> _INSTRUÇÕES DA TAREFA_:
Transcreva, sem mudar nada, todas as linhas da listagem abaixo. Deixe as imagens de fora da resposta.

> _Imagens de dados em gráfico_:
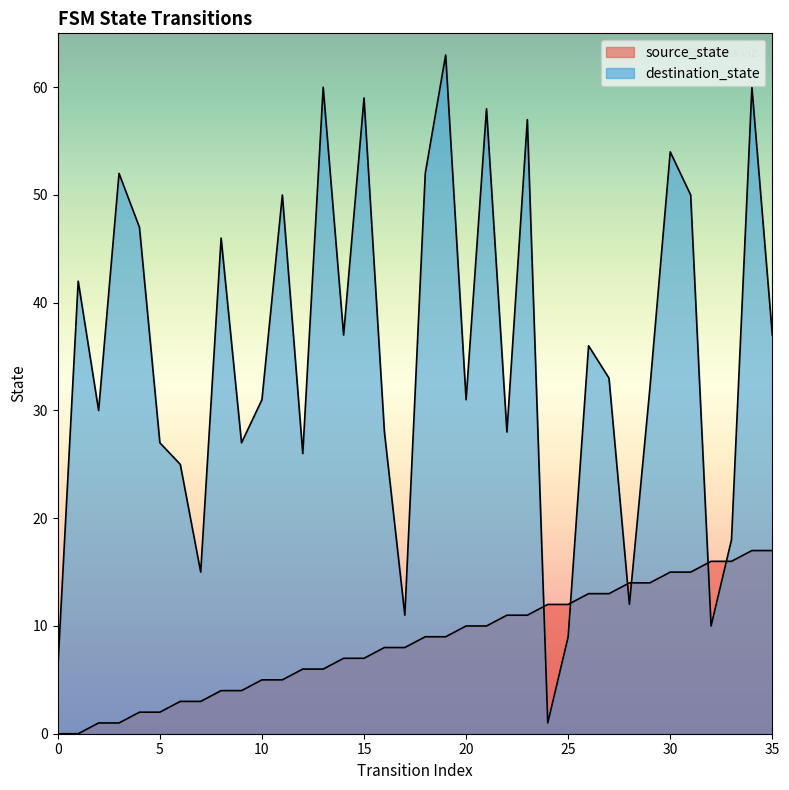

Reading left to right, extract all data points from this chart.

source_state: 0	0	1	1	2	2	3	3	4	4	5	5	6	6	7	7	8	8	9	9	10	10	11	11	12	12	13	13	14	14	15	15	16	16	17	17
destination_state: 6	42	30	52	47	27	25	15	46	27	31	50	26	60	37	59	28	11	52	63	31	58	28	57	1	9	36	33	12	32	54	50	10	18	60	37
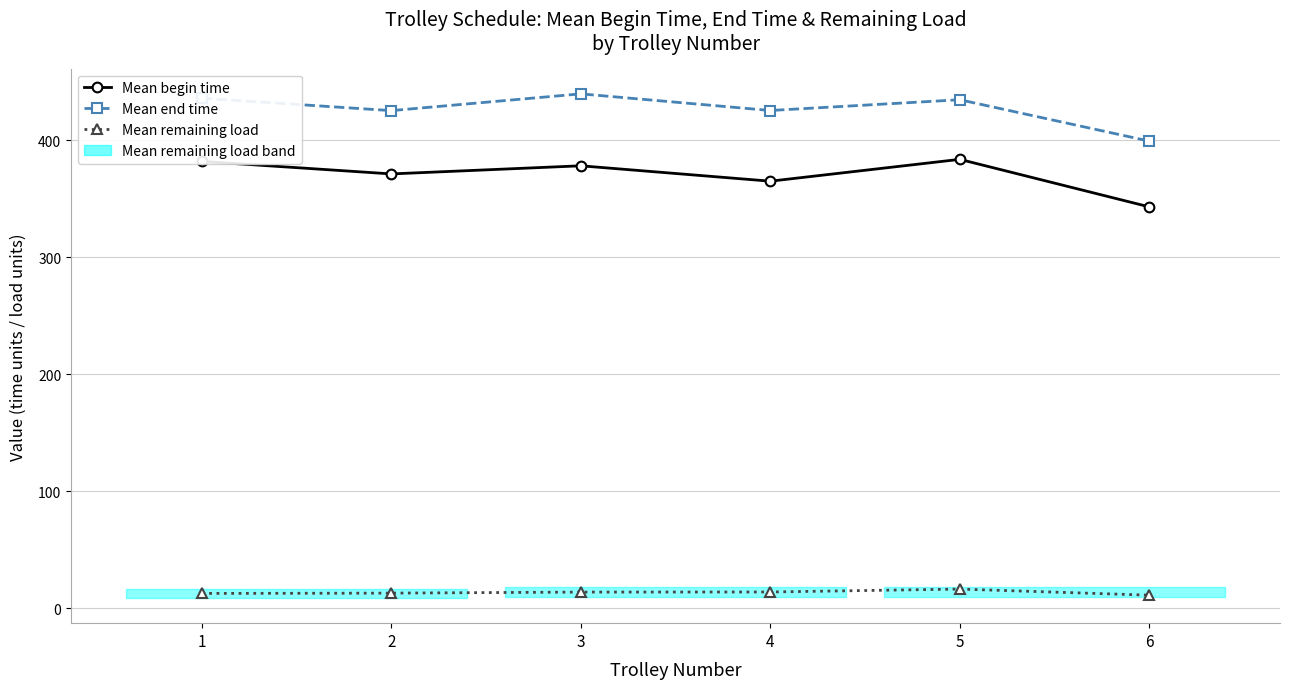

What is the difference between the Mean end time values at 1 and 5?

1.3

> _RESPOSTA DA TAREFA_:
Reading left to right, extract all data points from this chart.

source_state: 0	0	1	1	2	2	3	3	4	4	5	5	6	6	7	7	8	8	9	9	10	10	11	11	12	12	13	13	14	14	15	15	16	16	17	17
destination_state: 6	42	30	52	47	27	25	15	46	27	31	50	26	60	37	59	28	11	52	63	31	58	28	57	1	9	36	33	12	32	54	50	10	18	60	37

What is the difference between the Mean end time values at 1 and 5?

1.3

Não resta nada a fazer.